Exercise:
Reproduce the lines of the listing below word for word, starting at the line that has "common name: Common corncockle" and stopping after the line that has "genus: Pentanema".
─── Data entries
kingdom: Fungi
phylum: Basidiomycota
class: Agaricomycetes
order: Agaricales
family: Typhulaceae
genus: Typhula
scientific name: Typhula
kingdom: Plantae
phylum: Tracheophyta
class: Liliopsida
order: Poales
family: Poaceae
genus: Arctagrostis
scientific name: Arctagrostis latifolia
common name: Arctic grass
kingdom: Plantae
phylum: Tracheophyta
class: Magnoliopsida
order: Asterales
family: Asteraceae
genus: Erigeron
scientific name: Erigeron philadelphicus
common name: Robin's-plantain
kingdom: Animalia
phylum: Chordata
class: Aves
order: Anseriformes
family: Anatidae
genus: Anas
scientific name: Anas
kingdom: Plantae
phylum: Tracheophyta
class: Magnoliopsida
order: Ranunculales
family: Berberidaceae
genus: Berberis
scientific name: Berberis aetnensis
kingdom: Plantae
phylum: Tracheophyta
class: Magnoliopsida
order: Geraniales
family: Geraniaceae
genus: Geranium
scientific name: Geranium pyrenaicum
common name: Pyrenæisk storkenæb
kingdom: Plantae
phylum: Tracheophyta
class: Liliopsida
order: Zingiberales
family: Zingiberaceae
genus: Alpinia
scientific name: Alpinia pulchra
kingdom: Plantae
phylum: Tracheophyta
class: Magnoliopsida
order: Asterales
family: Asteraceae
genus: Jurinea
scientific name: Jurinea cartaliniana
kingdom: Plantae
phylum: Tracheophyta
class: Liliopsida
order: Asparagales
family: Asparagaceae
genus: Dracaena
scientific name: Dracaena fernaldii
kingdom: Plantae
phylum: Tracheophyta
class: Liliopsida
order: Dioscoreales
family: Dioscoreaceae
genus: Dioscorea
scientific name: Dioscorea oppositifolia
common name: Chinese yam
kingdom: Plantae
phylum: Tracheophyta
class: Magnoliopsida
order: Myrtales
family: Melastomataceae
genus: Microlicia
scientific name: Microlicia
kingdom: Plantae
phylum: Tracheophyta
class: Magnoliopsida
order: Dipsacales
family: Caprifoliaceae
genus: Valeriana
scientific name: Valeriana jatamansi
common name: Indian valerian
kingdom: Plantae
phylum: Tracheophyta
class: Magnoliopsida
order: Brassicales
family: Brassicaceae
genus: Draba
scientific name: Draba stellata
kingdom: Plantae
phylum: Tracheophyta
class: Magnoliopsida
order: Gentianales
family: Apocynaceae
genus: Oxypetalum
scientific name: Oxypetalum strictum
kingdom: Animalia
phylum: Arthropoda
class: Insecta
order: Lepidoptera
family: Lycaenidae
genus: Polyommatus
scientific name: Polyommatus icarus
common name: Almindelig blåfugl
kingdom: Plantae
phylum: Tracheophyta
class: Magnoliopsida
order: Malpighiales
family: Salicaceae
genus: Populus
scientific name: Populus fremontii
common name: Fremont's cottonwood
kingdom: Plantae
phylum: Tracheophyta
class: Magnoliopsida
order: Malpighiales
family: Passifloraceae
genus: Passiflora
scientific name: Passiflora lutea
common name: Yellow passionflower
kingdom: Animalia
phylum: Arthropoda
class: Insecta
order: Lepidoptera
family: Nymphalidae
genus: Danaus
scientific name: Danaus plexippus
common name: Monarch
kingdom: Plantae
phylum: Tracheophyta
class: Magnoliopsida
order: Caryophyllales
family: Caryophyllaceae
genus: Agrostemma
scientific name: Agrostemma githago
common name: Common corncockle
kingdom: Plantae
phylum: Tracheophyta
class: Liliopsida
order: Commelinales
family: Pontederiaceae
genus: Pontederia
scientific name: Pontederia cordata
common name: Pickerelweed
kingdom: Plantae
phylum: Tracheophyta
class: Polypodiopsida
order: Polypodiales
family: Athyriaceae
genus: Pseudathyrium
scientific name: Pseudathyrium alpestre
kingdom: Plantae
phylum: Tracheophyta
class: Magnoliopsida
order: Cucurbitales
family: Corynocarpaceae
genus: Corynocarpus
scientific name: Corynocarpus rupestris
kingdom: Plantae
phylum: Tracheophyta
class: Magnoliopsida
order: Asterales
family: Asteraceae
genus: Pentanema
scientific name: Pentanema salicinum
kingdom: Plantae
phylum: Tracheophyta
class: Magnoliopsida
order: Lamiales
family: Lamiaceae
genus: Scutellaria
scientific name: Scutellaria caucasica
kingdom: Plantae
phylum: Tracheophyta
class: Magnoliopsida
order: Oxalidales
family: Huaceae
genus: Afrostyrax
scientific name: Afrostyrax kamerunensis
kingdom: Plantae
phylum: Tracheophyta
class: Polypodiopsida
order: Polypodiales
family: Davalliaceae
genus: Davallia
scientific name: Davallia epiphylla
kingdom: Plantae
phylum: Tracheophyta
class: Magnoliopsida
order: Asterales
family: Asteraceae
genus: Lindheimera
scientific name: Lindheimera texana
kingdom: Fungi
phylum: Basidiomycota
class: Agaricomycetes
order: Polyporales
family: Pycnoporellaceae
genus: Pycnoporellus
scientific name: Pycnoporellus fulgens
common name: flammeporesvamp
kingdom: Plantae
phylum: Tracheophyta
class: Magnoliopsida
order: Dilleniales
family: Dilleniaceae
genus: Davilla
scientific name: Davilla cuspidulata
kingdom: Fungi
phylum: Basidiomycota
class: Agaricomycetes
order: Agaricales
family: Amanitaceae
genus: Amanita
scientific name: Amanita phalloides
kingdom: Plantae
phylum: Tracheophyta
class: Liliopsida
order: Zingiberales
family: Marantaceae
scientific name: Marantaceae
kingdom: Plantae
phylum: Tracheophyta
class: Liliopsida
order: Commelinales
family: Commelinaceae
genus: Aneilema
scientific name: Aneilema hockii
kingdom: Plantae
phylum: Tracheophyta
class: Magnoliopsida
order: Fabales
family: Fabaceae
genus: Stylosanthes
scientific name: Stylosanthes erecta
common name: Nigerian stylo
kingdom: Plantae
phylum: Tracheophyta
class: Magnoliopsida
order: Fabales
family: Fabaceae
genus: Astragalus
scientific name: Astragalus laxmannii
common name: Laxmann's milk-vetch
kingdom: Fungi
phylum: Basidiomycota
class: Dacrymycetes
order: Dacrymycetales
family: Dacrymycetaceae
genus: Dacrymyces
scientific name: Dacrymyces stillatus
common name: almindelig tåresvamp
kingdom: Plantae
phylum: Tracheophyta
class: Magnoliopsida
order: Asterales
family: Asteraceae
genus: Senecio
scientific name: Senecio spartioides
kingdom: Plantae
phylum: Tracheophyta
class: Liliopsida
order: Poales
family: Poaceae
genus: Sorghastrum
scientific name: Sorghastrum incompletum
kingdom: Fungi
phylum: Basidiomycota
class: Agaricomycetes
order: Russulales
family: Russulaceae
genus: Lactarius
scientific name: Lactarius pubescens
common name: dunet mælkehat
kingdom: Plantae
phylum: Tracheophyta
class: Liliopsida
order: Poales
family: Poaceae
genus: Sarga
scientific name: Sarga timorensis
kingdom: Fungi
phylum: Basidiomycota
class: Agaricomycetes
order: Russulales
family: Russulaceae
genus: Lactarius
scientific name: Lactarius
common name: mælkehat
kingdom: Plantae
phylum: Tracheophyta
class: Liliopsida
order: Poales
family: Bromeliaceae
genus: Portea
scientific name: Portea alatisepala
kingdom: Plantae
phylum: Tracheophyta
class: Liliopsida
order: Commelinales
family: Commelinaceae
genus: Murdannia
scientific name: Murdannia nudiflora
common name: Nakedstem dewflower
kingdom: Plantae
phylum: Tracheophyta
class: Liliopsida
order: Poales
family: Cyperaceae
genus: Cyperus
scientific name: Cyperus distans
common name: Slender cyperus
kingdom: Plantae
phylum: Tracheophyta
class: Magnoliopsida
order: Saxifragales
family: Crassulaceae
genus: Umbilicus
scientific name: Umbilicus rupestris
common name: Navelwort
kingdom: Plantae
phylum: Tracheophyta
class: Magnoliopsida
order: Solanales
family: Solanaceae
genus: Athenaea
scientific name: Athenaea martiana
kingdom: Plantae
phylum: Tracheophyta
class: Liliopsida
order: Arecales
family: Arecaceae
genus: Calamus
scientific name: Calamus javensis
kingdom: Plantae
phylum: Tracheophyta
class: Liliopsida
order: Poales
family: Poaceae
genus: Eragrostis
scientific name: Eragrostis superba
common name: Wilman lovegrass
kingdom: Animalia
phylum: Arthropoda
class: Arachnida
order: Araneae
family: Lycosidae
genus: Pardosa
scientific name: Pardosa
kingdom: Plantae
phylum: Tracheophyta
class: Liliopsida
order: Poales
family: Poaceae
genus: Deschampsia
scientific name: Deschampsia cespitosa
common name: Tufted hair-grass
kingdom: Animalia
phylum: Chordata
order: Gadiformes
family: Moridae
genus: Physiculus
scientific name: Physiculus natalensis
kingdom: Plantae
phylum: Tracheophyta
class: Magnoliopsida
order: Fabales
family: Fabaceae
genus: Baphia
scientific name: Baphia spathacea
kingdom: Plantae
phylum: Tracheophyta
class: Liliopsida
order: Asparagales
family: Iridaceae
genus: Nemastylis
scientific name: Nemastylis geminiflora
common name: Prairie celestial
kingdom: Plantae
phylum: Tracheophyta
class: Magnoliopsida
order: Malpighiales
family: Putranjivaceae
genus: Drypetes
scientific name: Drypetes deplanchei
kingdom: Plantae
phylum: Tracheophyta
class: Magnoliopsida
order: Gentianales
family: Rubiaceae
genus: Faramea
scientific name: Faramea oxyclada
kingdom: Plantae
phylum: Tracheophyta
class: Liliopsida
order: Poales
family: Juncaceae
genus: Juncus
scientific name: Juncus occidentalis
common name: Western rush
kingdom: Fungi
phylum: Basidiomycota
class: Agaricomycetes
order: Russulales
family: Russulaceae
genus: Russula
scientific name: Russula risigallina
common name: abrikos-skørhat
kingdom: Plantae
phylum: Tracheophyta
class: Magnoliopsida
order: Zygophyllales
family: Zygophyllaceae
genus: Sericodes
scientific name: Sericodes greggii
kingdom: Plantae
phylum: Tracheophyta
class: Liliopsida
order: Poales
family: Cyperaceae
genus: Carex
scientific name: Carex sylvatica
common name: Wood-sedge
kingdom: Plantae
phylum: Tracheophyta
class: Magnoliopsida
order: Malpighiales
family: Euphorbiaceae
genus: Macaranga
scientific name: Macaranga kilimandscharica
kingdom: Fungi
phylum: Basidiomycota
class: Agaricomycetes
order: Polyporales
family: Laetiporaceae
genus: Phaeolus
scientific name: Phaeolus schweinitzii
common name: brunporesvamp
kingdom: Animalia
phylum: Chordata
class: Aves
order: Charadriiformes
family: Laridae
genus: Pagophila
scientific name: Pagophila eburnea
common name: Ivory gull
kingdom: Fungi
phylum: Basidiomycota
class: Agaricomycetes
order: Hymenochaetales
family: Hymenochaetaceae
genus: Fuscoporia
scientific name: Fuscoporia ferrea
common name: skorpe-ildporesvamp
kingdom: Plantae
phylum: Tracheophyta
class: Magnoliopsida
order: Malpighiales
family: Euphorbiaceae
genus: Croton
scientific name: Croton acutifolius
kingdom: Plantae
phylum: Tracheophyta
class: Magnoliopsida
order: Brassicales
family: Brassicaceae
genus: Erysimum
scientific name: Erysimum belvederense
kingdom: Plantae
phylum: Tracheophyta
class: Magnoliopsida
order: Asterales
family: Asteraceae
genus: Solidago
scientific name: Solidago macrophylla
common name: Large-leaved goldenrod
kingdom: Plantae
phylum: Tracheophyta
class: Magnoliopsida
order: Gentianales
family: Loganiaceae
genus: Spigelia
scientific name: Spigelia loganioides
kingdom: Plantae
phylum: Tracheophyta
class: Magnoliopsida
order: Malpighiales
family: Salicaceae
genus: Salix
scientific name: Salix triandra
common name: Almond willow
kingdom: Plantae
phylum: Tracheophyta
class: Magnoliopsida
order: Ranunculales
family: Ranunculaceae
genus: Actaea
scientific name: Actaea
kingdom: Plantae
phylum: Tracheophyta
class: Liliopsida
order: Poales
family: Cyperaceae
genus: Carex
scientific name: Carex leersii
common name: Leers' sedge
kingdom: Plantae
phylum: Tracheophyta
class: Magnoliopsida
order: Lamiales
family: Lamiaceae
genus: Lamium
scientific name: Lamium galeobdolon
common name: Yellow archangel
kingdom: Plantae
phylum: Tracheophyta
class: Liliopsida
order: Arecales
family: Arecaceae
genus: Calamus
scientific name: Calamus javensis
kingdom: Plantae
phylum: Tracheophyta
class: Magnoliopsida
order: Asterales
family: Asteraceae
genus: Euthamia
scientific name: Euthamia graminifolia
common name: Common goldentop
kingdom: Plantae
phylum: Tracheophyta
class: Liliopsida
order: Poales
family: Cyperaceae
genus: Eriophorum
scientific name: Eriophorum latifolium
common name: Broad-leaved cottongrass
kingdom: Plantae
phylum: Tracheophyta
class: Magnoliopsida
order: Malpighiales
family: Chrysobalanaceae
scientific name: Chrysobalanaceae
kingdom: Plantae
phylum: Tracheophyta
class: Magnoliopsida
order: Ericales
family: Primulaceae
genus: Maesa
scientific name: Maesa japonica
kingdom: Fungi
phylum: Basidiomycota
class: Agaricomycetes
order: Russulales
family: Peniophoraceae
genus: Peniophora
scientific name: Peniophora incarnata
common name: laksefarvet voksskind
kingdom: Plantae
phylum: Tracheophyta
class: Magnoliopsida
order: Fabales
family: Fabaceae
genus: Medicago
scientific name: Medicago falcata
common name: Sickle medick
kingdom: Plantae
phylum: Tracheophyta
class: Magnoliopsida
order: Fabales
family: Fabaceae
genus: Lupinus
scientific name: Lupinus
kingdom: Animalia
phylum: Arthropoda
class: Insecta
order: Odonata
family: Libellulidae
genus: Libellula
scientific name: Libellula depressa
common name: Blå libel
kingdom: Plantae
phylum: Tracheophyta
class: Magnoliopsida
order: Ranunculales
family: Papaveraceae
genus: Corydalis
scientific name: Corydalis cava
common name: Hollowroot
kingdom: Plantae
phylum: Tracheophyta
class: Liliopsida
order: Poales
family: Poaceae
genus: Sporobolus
──────
The reply:
common name: Common corncockle
kingdom: Plantae
phylum: Tracheophyta
class: Liliopsida
order: Commelinales
family: Pontederiaceae
genus: Pontederia
scientific name: Pontederia cordata
common name: Pickerelweed
kingdom: Plantae
phylum: Tracheophyta
class: Polypodiopsida
order: Polypodiales
family: Athyriaceae
genus: Pseudathyrium
scientific name: Pseudathyrium alpestre
kingdom: Plantae
phylum: Tracheophyta
class: Magnoliopsida
order: Cucurbitales
family: Corynocarpaceae
genus: Corynocarpus
scientific name: Corynocarpus rupestris
kingdom: Plantae
phylum: Tracheophyta
class: Magnoliopsida
order: Asterales
family: Asteraceae
genus: Pentanema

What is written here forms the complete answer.